Do we have plan to extend ttlsSecondsAfterFinished to the MPIJob-level, not just the launcher?

alculquicondor commented 1 month ago

do you mean that you want to keep the pod objects until the ttl finishes?

Or do you want to keep them running?

hy00nc commented 1 month ago

@alculquicondor, thanks for the reply. I want the mpijob resource itself to be deleted after ttl, just like how ttlSecondsAfterFinished works in MPIJob V1. In the current implementation, it remains uncleaned until deleted explicitly, right?

alculquicondor commented 1 month ago

oh, gotcha. I don't know if that's how other Kubeflow APIs work. If they do, we can bring MPIJob back to parity.

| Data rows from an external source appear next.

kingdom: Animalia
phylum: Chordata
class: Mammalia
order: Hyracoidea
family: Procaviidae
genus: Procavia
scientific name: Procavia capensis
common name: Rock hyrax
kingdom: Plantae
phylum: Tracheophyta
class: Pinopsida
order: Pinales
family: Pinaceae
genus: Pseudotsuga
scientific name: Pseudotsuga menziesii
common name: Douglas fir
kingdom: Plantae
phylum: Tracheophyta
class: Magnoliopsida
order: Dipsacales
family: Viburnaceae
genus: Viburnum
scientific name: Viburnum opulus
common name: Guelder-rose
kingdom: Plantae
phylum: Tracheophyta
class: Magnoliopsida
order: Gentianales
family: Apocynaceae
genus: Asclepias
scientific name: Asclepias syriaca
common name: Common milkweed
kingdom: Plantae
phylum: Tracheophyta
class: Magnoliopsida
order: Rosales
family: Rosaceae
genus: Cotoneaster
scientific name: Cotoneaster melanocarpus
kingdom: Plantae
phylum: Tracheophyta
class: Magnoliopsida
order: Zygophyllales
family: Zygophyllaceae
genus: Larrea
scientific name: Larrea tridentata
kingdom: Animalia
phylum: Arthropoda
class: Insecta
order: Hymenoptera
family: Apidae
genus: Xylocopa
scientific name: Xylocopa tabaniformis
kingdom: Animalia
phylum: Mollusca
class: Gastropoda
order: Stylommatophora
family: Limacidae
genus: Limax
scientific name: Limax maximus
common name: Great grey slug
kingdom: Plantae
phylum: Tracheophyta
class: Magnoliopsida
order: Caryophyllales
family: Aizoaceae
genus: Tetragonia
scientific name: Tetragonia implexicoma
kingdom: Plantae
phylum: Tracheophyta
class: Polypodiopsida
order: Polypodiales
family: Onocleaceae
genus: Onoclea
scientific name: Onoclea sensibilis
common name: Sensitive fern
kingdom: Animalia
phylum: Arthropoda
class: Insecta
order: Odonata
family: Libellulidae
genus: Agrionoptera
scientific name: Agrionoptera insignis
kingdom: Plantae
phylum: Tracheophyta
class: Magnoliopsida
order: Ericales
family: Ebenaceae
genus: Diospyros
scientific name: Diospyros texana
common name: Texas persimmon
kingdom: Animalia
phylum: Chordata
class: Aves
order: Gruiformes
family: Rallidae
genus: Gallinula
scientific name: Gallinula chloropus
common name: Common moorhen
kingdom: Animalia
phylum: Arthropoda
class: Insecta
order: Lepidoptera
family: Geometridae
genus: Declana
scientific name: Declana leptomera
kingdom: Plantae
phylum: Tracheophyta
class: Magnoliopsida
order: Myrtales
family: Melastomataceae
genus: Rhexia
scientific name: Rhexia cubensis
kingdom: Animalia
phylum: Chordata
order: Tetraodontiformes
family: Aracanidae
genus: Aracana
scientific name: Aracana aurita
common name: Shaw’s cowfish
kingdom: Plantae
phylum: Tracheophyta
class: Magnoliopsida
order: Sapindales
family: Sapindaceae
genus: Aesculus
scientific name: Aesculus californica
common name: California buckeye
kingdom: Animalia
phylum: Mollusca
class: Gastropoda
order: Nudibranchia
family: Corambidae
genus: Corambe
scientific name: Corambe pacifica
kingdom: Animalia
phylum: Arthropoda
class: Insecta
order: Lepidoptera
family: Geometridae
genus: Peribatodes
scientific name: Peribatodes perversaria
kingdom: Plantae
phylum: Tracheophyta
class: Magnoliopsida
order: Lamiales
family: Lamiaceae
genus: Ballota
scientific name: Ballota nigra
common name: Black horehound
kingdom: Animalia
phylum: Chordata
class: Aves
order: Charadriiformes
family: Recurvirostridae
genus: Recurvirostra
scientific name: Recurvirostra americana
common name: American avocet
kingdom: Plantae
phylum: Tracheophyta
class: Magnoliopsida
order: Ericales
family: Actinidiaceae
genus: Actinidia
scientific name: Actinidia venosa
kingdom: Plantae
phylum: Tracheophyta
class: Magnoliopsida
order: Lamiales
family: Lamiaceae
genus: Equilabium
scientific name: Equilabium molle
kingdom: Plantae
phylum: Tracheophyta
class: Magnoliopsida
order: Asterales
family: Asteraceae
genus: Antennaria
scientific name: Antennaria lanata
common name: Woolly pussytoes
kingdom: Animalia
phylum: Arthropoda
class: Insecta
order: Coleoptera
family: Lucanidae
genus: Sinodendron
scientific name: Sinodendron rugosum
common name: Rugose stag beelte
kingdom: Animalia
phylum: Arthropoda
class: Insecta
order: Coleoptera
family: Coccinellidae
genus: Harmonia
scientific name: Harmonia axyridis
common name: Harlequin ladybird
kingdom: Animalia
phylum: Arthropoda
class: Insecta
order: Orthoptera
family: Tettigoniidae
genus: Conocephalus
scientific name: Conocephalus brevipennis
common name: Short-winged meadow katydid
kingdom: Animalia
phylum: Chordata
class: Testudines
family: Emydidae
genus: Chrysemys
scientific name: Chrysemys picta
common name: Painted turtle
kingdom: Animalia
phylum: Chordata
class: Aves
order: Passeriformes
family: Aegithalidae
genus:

tenzen-y commented 1 month ago

oh, gotcha. I don't know if that's how other Kubeflow APIs work. If they do, we can bring MPIJob back to parity.

Indeed, the other Jobs will be removed after ttlSecondsAfterFinished like this:

https://github.com/kubeflow/training-operator/blob/be5df91eb43e2fdfa1b0a7005f7aeb8cc3a52fb1/pkg/controller.v1/common/job.go#L428-L435

hy00nc commented 1 month ago

Would it make sense to extend activeDeadlineSeconds and backoffLimit as well? I guess these are also currently limited to launcher, but other kubeflow jobs apply it to the job-level.

alculquicondor commented 1 month ago

Those should be fine just in Job, because the launcher job is what controls the execution. If it finishes as Failed, the rest of the pods would terminate too, IIRC.